Я в этот момент выуживала «косу» из тарелки с борщом — забыла откинуть ее на спину, и теперь кусок шарфа с привязанным к нему бантом плавал в жирном оранжевом вареве.
— Дурак, — кратко ответила я Славке и треснула его по голове выловленной из борща «косой». Красные капли тут же растеклись по его лысине, и он стал выглядеть еще смешнее и бессмысленнее, чем был на самом деле. Но я потешалась недолго: подоспевшая нянька энергичным движением сдернула шарф с моей головы и уволокла мои «косы» в неизвестном направлении. Славкин же позор она стерла большим вафельным полотенцем. Оля Фардзинова, вкушавшая пищу за соседним столом, наблюдала за происходящим молча, как и подобает восточной красавице. Ее не касалась наша со Славкой плебейская суета. Она вела себя, как человек, который имеет, а я — как тот, кто делает вид, что имеет. Разницу между этими двумя состояниями я поняла, конечно же, гораздо позже.

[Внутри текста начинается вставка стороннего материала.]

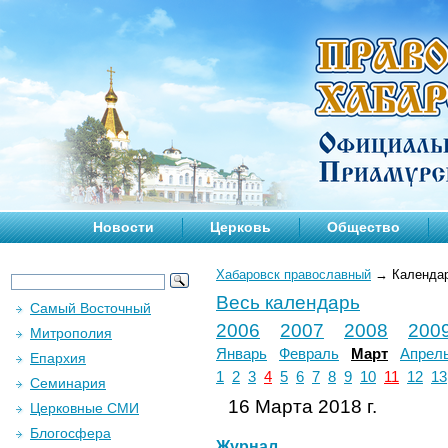
Новости
Церковь
Общество
Хабаровск православный
→
Календа
Весь календарь
Самый Восточный
2006
2007
2008
200
Митрополия
Январь
Февраль
Март
Апрел
Епархия
1
2
3
4
5
6
7
8
9
10
11
12
13
Семинария
16 Марта 2018 г.
Церковные СМИ
Блогосфера
Журнал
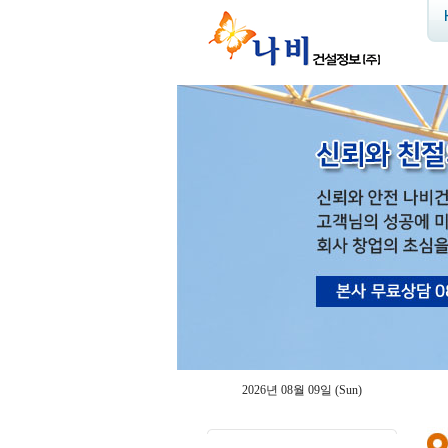
2026년 08월 09일 (Sun)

Был в моей детской жизни еще один «болевой» момент, связанный с косами. Их носила моя двоюродная сестра Оля. Бабка по отцу, строгая и надменная Елена Евгеньевна, безумно любила свою младшую внучку и называла ласково Дивулей (именно через «и», от слова «диво»). А меня — не любила, и даже не хотела знать и видеть. Мой отец, ее сын, к тому времени уже не жил с нами, а жил с другой женщиной, и бабушка пребывала в связи с этим фактом в весьма удовлетворенном состоянии. Она всегда считала моих родителей неподходящей друг другу парой. Меня же, как порождение этой пары, она и вовсе называла ошибкой природы.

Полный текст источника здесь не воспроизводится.